Do the new basis reporting rules apply to securities received by a client as a gift or inheritance?
Yes. Under the proposed regulations, gifted and inherited securities that were subject to the new rules in the account of the donor or decedent remain subject to the new rules when transferred to the recipient’s account, and “applicable persons” must prepare transfer statements for the securities.
With gifts, the transfer statement must indicate that the transfer consists of gifted securities and state the adjusted basis of the securities in the hands of the donor and the donor’s original acquisition date of the securities. The transfer statement must also report the date of the gift (if known when furnishing the statement) and the fair market value of the gift on that date (if known or readily ascertainable). Upon the subsequent sale, the selling broker must apply the relevant basis rules for gifts when reporting adjusted basis.
With inherited securities, the transfer statement must indicate that the securities are inherited and also report the date of death as the acquisition date and report the adjusted basis in accordance with the instructions and valuations provided by the executor or other authorized representative of the estate. The selling broker must use this information when preparing Form 1099-B.
How do the new reporting rules apply to “wash sales?”
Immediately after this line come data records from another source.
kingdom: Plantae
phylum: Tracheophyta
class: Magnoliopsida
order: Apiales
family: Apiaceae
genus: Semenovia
Under Code Section 1091, a sale of securities is considered a wash sale if the seller acquires “substantially identical” securities within 30 days before or after the sale. Any loss on a wash sale is not currently deductible, but the basis of the reacquired securities is adjusted to reflect the disallowed loss. The proposed regulations provide that a broker is required take the wash sale rules into account on Form 1099-B only if both the purchase and sale transactions occur in the same account with the sameCommittee on Uniform Security Identification Procedures (CUSIP) number. If a broker is required to apply the wash sale basis adjustments, the broker must report the amount of the disallowed loss in addition to the adjusted basis for the sold security. The broker must adjust the basis of the purchased security by the amount of the disallowed loss when reporting the eventual sale of the purchased security.